Cette possibilité d’emploi à temps partiel est offerte auprès de la Première réserve, à certains endroits au Canada. En règle générale, les membres de la Force de réserve servent à temps partiel au sein d’une unité militaire dans leur communauté et peuvent effectuer leur service pendant qu’ils sont aux études ou qu’ils occupent un emploi civil. Ils sont payés durant leur instruction. Ils ne sont pas assujettis aux affectations ni aux déménagements militaires. Toutefois, ils peuvent se porter volontaires pour déménager à une autre base ou pour être déployés au Canada ou à l’étranger dans le cadre de missions militaires.

Les avocat·es peuvent servir auprès de la Marine royale canadienne, de l’Armée canadienne ou de l’Aviation royale canadienne, au sein des services juridiques des FAC. Leur responsabilité consiste à fournir des services juridiques dans les domaines du droit opérationnel, du droit international, du droit concernant le personnel militaire, du droit administratif militaire et de la justice militaire. Lorsqu’ils sont employés à temps partiel ou à titre d’occasionnels à temps plein, ils effectuent habituellement leur service dans des bases, des escadres, des ports d’attache ou des unités militaires à différents endroits au Canada.

Trouvez un centre de recrutement

Les membres de la Force de réserve reçoivent le même niveau d’instruction que leurs homologues de la Force régulière. Ils commencent généralement leur instruction avec le bureau du JAG, pour s’assurer qu’ils répondent aux normes militaires professionnelles de base.
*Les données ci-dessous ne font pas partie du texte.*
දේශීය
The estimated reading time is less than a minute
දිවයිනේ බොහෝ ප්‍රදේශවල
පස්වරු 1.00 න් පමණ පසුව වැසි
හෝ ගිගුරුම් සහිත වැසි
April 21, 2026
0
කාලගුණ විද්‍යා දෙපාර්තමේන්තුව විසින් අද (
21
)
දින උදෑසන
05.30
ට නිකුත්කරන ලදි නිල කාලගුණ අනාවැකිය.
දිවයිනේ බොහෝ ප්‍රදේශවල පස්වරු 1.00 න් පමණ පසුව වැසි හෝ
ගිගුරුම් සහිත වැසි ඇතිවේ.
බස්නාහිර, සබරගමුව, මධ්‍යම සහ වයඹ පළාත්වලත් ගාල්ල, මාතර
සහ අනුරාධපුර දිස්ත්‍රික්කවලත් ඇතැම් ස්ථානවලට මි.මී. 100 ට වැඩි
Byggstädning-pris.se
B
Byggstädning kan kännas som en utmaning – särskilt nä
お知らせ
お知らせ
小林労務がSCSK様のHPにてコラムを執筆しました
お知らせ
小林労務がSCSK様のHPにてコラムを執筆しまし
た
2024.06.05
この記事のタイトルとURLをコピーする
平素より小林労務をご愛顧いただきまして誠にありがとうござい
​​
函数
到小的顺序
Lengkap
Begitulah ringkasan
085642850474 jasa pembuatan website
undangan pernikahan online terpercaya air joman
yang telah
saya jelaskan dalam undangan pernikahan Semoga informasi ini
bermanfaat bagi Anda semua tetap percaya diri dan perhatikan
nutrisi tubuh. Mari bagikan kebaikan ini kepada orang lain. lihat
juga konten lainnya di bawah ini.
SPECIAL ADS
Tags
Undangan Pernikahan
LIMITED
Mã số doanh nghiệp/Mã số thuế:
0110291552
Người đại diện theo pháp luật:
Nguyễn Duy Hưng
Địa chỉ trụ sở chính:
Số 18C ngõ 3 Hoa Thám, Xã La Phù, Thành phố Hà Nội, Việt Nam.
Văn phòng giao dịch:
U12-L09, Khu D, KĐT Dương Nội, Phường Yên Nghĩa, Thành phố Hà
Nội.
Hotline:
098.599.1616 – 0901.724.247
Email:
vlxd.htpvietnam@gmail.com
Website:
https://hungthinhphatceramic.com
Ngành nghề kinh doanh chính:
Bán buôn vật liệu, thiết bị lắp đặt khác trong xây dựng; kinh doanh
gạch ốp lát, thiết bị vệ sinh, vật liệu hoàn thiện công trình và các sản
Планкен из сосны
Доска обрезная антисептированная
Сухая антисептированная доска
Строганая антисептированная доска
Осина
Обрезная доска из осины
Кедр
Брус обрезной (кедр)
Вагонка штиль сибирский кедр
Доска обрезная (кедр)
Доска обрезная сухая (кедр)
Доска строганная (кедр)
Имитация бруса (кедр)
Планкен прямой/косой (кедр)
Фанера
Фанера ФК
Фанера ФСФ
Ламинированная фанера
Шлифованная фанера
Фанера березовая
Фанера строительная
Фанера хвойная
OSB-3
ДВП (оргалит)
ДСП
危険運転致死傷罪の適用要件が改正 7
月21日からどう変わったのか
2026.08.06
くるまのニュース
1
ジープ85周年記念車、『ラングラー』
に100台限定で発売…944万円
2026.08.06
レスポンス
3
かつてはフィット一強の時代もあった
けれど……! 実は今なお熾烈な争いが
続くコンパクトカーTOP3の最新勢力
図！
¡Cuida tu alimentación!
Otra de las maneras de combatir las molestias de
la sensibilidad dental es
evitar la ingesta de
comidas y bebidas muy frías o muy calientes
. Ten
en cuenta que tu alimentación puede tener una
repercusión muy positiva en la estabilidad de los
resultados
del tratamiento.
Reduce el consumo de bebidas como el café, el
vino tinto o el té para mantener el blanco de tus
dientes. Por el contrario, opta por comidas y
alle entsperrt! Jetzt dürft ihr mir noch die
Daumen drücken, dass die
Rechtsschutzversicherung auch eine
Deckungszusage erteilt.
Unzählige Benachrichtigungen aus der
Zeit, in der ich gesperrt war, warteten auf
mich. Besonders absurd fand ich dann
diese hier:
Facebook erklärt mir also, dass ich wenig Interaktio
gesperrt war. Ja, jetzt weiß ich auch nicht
Après l’instruction de base destinée aux officier·ères, l’unité d’attache s’occupera de prévoir l’instruction permettant l’acquisition des compétences spécialisées. Les candidats qui détiennent un diplôme universitaire en droit (LL.L, LL.B. ou J.D.) pourront passer directement au programme de formation en cours d’emploi à la suite de l’instruction de base.
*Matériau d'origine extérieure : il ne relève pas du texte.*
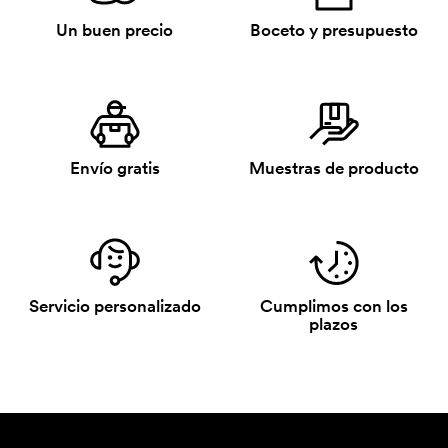
Un buen precio
Boceto y presupuesto
Envío gratis
Muestras de producto
Servicio personalizado
Cumplimos con los
plazos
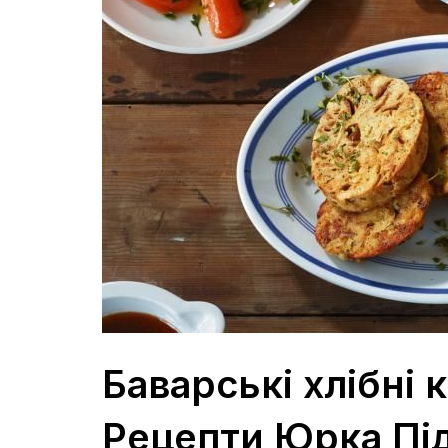
Баварські хлібні 
Рецепти Юрка Пі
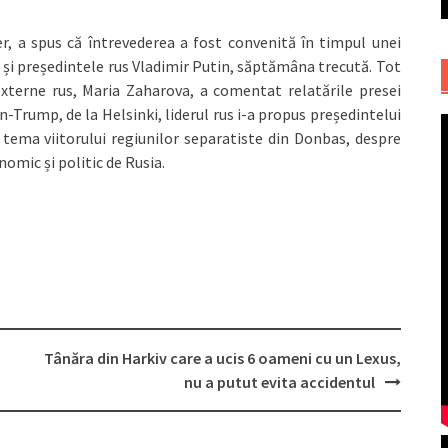
r, a spus că întrevederea a fost convenită în timpul unei
 și președintele rus Vladimir Putin, săptămâna trecută. Tot
Externe rus, Maria Zaharova, a comentat relatările presei
-Trump, de la Helsinki, liderul rus i-a propus președintelui
tema viitorului regiunilor separatiste din Donbas, despre
nomic și politic de Rusia.
Tânăra din Harkiv care a ucis 6 oameni cu un Lexus,
nu a putut evita accidentul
En règle générale, les membres de la Force de réserve effectuent leur service à temps partiel au sein de leur unité d’attache, le soir et la fin de semaine, suivant un horaire établi. Toutefois, ils peuvent également effectuer leur service en occupant des postes à temps plein au sein de certaines unités pour des périodes déterminées, selon la nature des tâches à exécuter. Ils reçoivent 92,8 % du taux de rémunération de la Force régulière, ont droit à des avantages sociaux raisonnables et peuvent être admissibles à contribuer à un régime de pension.